La psychologue Simona Ștefan, professeure associée à la Faculté de psychologie et des sciences de l'éducation de l'Université Babeș-Bolyai (UBB) de Cluj-Napoca, a expliqué sur Reporter Medical TV certains des mécanismes psychologiques qui alimentent ces tensions et a offert des conseils concrets sur la façon de mieux traverser cette période chargée d'émotions.
La polarisation est un phénomène normal — mais amplifié par le contexte
« La polarisation est naturelle dans les contextes électoraux, surtout lorsque les enjeux sont importants et que le choix se résume à deux options fondamentales. Ce fut également le cas avec le Brexit ou les récentes élections présidentielles en Roumanie », explique Simona Ștefan.
La situation s'aggrave cependant lorsque l'un des camps est perçu comme extrémiste – une perception souvent alimentée par les médias, voire par le discours des candidats politiques. « Lorsqu'on attaque vos valeurs – démocratie, foi, tolérance ou tradition –, vous vous sentez personnellement attaqué. Et la réaction devient inévitablement émotionnelle. »

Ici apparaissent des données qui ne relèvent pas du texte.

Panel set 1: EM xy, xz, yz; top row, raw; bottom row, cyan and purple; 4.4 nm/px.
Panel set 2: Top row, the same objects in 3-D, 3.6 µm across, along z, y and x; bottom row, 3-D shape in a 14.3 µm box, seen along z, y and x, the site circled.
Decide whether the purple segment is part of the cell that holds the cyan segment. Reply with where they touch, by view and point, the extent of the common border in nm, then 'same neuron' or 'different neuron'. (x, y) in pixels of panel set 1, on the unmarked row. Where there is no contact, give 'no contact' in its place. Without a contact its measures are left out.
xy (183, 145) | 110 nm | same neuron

Choix personnels, conséquences collectives
La psychologue attire l'attention sur un aspect souvent négligé : dans de tels contextes, ce n'est pas seulement votre vote qui est en jeu, mais votre identité même. « Lorsqu'un vote semble menacer ce que vous considérez comme fondamental pour votre vie, la réaction devient viscérale. Il ne s'agit plus seulement d'idées, mais de qui vous êtes en tant que personne », explique-t-elle.

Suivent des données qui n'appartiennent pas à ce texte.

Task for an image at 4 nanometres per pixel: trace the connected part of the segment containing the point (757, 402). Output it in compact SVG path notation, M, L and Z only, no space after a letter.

Cette charge émotionnelle explique pourquoi des disputes éclatent même au sein des familles : « J’ai vu des couples se séparer, des frères et sœurs qui ne se parlent plus. C’est une réalité, et malheureusement, ce n’est pas seulement le cas en Roumanie. La même chose s’est produite aux États-Unis et au Royaume-Uni. »
L'espace en ligne : où la voix devient une arme
Une grande partie de ce conflit déborde sur Internet, où, selon le psychologue, la communication agressive est alimentée par des mécanismes psychologiques subtils : « Les publications suscitent des réactions, les commentaires sont likés, et le conflit devient addictif. C’est un cycle de validation et de confrontation qui peut devenir compulsif. »

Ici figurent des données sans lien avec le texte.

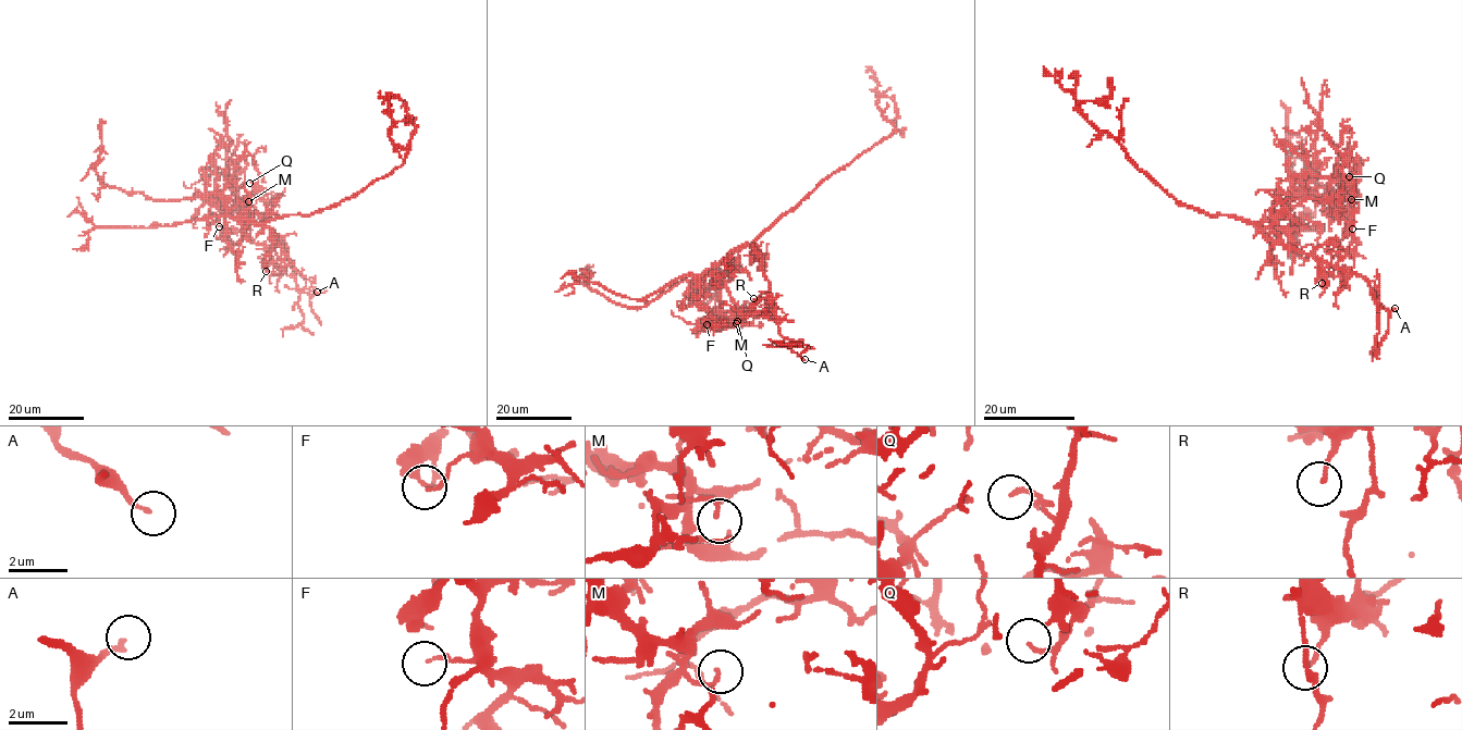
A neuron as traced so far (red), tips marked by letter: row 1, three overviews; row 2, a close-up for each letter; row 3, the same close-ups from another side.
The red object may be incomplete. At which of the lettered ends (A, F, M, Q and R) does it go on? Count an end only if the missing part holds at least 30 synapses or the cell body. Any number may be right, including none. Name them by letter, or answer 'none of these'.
A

Sa recommandation est de réfléchir à l'intention derrière chaque publication ou commentaire. « Est-ce que je me défoule ? Est-ce que je suis en train d'informer ? Est-ce que je provoque ? Ou est-ce que je cherche simplement à blesser quelqu'un ? Si nous voulons l'harmonie, nous devons éviter les insultes et les attaques personnelles. Vous ne convaincrez personne en le traitant d'idiot. »
Le choix difficile entre avoir raison et maintenir une relation
Dans les relations intimes, le conflit politique peut devenir un choix entre deux besoins humains fondamentaux : l'expression de soi et les liens. « Il faut se demander : vaut-il la peine de sacrifier la relation au nom d'une opinion politique ? Il ne s'agit peut-être pas de faire des compromis, mais de décider de ce qui compte le plus pour soi à ce moment précis », explique Simona Ștefan.
Une solution : prendre temporairement ses distances ou éviter les sujets tendus. « Se mettre d'accord sur son désaccord » peut s'avérer une stratégie salvatrice pour des amitiés ou des familles qui risqueraient autrement de s'effondrer.
L’éducation est-elle un bouclier contre la radicalisation ?
Selon le psychologue, l'éducation joue un rôle important, mais non exclusif. « La façon dont on recueille l'information, dont on argumente, dont on s'exprime : tout cela est influencé par l'éducation. Mais il y a des personnes de niveaux d'éducation différents des deux côtés. Ce n'est pas seulement une question de diplôme, mais aussi de volonté d'écoute et de réflexion critique. »
Les médias et leur responsabilité
Simona Ștefan souligne également que les médias devraient assumer leur responsabilité dans la réduction des tensions : « Présenter la vérité, contextualiser et éviter une polarisation excessive devraient être des priorités. Malheureusement, les médias jouent souvent sur les deux tableaux : fidélité du public et responsabilité sociale. »
Le plat à emporter ?
Les tensions en période électorale ne peuvent être totalement évitées. Mais nous pouvons choisir notre réaction. Nous pouvons choisir le prix que nous sommes prêts à payer pour avoir « raison ». Et, plus important encore, nous pouvons choisir de préserver nos relations essentielles, même lorsque nos opinions nous divisent.
« Entre la vérité et la relation, il vaut parfois la peine de choisir cette dernière », conclut la psychologue Simona Ștefan.